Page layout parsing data
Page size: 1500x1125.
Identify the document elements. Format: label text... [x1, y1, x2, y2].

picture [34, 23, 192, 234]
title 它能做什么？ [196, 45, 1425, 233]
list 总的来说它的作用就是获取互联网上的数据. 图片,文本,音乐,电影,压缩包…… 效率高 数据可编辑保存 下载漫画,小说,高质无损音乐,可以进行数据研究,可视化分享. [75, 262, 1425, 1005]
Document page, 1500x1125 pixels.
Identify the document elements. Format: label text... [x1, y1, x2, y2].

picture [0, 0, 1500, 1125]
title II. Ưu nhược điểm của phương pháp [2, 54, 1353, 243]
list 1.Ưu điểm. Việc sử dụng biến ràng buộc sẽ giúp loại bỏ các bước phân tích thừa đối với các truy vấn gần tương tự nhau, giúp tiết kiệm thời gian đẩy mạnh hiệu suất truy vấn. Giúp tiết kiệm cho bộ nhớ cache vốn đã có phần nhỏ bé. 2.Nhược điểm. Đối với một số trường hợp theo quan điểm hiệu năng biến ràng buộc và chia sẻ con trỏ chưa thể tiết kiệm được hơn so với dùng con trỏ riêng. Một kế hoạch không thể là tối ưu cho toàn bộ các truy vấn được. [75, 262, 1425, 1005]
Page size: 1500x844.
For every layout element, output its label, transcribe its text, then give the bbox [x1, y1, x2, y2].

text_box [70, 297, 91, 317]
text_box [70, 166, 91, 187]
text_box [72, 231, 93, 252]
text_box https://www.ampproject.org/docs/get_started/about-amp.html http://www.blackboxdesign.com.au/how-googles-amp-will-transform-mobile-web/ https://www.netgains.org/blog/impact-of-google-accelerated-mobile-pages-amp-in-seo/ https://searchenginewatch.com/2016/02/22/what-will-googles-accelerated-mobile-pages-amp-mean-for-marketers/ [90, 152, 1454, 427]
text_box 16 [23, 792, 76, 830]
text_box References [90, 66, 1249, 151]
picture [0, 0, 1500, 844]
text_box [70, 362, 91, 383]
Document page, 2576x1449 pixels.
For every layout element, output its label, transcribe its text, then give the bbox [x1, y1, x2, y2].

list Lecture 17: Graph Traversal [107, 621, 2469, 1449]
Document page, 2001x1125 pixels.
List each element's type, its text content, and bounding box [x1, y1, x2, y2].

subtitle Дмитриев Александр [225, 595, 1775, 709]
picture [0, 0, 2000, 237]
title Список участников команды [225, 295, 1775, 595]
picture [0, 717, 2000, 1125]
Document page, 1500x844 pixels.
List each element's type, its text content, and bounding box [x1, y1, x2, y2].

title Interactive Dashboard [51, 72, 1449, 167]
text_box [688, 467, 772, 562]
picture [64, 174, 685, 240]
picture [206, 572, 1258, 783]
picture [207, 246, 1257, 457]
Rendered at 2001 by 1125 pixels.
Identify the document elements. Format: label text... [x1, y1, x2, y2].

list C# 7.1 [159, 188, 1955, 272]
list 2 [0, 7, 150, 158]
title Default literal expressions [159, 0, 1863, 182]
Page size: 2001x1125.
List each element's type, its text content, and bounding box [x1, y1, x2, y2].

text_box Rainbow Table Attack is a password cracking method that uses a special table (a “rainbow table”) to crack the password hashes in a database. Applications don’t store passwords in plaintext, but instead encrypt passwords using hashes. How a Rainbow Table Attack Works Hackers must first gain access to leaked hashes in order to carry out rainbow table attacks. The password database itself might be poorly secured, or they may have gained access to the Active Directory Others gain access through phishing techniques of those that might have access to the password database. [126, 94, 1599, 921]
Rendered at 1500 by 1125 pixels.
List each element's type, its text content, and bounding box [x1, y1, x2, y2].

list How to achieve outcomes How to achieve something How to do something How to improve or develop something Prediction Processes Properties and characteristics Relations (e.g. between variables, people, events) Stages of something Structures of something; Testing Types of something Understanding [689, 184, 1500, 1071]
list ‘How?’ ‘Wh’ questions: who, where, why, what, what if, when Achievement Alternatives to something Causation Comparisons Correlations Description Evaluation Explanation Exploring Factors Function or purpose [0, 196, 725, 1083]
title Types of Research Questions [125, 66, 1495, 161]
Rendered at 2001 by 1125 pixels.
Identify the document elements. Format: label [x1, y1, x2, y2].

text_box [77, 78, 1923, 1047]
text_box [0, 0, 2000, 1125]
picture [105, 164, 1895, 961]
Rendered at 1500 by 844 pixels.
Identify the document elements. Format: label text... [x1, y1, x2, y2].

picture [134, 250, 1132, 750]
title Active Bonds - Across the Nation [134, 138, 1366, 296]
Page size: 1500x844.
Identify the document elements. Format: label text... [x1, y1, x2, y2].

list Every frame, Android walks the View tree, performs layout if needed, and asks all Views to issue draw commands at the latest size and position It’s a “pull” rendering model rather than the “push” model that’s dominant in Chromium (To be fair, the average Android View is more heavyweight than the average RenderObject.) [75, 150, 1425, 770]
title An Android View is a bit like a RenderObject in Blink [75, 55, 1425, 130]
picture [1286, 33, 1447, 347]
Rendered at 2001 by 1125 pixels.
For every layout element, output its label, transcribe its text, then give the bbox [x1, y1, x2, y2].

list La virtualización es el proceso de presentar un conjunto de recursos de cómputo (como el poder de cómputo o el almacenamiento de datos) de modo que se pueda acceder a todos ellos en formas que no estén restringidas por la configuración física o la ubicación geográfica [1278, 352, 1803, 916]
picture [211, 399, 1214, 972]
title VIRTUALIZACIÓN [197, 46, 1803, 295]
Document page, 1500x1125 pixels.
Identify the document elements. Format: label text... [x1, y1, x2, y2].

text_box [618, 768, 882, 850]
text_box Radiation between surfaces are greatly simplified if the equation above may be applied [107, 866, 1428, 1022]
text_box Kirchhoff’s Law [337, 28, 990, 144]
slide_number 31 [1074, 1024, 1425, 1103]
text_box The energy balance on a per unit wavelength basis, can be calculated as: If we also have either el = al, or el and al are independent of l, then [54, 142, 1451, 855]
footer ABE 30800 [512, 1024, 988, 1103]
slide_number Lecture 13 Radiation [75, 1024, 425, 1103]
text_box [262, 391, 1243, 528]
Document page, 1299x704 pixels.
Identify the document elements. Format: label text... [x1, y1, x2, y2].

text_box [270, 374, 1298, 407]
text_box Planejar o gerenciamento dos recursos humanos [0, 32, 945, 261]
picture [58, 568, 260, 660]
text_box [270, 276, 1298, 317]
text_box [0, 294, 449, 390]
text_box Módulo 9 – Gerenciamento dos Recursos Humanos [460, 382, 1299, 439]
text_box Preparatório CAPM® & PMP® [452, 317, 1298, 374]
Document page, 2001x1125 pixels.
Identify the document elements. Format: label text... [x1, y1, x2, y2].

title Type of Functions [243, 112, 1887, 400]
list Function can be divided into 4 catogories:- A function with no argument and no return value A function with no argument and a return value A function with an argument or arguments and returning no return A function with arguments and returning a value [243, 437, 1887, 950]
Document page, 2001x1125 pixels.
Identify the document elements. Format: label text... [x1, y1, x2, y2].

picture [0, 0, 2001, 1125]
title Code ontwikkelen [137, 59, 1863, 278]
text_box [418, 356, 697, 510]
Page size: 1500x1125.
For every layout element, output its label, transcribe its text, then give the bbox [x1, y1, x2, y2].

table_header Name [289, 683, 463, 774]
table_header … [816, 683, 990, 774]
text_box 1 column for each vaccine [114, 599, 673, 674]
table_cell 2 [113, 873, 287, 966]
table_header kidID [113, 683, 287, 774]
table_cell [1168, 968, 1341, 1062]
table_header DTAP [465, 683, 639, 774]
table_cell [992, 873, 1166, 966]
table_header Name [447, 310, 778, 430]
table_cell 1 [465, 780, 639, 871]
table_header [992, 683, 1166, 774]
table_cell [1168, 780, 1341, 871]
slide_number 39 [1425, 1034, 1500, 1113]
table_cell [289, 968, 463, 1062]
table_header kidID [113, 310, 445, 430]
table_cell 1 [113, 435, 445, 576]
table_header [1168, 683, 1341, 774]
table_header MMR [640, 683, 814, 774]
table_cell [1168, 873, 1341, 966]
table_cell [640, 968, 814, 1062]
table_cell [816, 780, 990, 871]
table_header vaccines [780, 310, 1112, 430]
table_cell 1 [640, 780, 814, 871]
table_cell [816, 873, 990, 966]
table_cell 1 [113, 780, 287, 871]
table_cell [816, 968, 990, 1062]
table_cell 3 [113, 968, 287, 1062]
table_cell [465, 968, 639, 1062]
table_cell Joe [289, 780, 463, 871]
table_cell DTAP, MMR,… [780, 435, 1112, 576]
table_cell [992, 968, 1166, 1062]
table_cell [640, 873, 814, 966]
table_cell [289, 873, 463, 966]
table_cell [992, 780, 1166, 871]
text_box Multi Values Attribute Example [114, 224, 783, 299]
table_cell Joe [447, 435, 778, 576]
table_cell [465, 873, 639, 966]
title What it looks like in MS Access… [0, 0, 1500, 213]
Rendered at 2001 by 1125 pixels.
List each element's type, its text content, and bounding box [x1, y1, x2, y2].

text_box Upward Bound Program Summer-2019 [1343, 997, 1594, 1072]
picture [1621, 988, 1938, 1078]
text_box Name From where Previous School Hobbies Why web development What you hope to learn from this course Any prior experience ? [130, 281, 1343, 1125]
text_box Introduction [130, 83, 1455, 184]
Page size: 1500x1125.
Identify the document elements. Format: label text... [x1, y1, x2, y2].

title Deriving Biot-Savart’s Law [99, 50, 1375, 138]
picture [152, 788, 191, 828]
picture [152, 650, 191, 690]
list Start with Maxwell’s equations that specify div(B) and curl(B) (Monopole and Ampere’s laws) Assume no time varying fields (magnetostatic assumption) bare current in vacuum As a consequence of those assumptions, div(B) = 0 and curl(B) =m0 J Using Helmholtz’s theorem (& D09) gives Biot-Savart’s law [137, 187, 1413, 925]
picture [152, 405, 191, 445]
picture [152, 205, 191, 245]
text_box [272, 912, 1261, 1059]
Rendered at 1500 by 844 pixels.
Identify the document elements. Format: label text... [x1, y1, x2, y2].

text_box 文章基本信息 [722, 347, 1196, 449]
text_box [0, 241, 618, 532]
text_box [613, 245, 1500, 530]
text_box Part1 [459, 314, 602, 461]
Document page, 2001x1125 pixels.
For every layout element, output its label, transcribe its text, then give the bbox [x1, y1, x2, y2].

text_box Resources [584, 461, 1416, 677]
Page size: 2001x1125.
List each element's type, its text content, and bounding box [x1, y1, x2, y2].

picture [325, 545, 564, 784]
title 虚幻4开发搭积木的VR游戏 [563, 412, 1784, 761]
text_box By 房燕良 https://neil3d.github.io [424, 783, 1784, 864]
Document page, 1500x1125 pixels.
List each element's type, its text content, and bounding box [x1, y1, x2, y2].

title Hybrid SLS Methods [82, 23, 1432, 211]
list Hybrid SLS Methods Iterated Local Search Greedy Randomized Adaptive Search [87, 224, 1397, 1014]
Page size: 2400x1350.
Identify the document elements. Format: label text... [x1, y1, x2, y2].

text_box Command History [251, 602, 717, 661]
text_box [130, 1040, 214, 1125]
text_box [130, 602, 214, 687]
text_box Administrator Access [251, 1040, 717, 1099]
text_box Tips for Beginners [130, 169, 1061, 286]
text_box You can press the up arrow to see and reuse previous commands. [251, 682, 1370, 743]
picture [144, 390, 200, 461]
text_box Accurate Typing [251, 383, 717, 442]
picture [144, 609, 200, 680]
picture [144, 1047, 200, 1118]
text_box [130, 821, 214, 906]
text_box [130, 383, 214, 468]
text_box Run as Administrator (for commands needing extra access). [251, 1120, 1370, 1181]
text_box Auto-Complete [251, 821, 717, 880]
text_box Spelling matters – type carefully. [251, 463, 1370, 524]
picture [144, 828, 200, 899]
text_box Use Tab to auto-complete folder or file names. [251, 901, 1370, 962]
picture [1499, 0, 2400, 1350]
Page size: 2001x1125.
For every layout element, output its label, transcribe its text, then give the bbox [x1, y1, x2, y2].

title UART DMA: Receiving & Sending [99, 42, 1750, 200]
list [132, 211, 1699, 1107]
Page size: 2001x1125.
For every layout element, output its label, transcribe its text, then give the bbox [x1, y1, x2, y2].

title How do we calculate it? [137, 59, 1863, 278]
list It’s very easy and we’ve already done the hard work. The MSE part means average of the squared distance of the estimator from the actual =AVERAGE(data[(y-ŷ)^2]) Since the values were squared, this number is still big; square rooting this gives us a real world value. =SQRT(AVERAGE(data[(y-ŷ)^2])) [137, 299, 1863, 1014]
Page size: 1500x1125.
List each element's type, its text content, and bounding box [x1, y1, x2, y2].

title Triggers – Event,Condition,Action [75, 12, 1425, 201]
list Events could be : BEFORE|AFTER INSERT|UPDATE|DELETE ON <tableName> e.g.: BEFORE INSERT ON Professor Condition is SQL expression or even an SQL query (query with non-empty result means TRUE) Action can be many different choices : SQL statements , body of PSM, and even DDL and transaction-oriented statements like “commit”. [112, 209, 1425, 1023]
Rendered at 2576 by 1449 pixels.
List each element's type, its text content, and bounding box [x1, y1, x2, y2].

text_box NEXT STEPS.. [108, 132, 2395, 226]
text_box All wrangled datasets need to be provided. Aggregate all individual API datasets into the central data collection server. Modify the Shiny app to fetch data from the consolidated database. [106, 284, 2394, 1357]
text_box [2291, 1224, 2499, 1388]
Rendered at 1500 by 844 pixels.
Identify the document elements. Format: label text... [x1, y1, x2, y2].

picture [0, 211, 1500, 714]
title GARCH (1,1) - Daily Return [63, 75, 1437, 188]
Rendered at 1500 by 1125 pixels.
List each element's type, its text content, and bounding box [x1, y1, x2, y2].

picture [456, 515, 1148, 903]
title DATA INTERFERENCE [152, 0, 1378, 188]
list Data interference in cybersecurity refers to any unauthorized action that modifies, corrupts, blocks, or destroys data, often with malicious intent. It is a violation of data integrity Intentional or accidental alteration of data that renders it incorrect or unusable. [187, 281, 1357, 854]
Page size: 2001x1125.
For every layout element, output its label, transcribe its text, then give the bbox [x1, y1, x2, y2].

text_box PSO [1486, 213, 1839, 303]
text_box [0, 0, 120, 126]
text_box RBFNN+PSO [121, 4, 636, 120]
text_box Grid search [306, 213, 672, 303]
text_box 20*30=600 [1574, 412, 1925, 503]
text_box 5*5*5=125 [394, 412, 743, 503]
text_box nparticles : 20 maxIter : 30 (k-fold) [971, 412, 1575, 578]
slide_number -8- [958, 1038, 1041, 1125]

_WHAT TO WORK ON_
Could you write out exactly the lines above, starting at the first one and ending with the line that has "Document page, 1500x844 pixels."?

_ANSWER TO THE EXERCISE_
Page size: 1500x1125.
Identify the document elements. Format: label text... [x1, y1, x2, y2].

picture [34, 23, 192, 234]
title 它能做什么？ [196, 45, 1425, 233]
list 总的来说它的作用就是获取互联网上的数据. 图片,文本,音乐,电影,压缩包…… 效率高 数据可编辑保存 下载漫画,小说,高质无损音乐,可以进行数据研究,可视化分享. [75, 262, 1425, 1005]
Document page, 1500x1125 pixels.
Identify the document elements. Format: label text... [x1, y1, x2, y2].

picture [0, 0, 1500, 1125]
title II. Ưu nhược điểm của phương pháp [2, 54, 1353, 243]
list 1.Ưu điểm. Việc sử dụng biến ràng buộc sẽ giúp loại bỏ các bước phân tích thừa đối với các truy vấn gần tương tự nhau, giúp tiết kiệm thời gian đẩy mạnh hiệu suất truy vấn. Giúp tiết kiệm cho bộ nhớ cache vốn đã có phần nhỏ bé. 2.Nhược điểm. Đối với một số trường hợp theo quan điểm hiệu năng biến ràng buộc và chia sẻ con trỏ chưa thể tiết kiệm được hơn so với dùng con trỏ riêng. Một kế hoạch không thể là tối ưu cho toàn bộ các truy vấn được. [75, 262, 1425, 1005]
Page size: 1500x844.
For every layout element, output its label, transcribe its text, then give the bbox [x1, y1, x2, y2].

text_box [70, 297, 91, 317]
text_box [70, 166, 91, 187]
text_box [72, 231, 93, 252]
text_box https://www.ampproject.org/docs/get_started/about-amp.html http://www.blackboxdesign.com.au/how-googles-amp-will-transform-mobile-web/ https://www.netgains.org/blog/impact-of-google-accelerated-mobile-pages-amp-in-seo/ https://searchenginewatch.com/2016/02/22/what-will-googles-accelerated-mobile-pages-amp-mean-for-marketers/ [90, 152, 1454, 427]
text_box 16 [23, 792, 76, 830]
text_box References [90, 66, 1249, 151]
picture [0, 0, 1500, 844]
text_box [70, 362, 91, 383]
Document page, 2576x1449 pixels.
For every layout element, output its label, transcribe its text, then give the bbox [x1, y1, x2, y2].

list Lecture 17: Graph Traversal [107, 621, 2469, 1449]
Document page, 2001x1125 pixels.
List each element's type, its text content, and bounding box [x1, y1, x2, y2].

subtitle Дмитриев Александр [225, 595, 1775, 709]
picture [0, 0, 2000, 237]
title Список участников команды [225, 295, 1775, 595]
picture [0, 717, 2000, 1125]
Document page, 1500x844 pixels.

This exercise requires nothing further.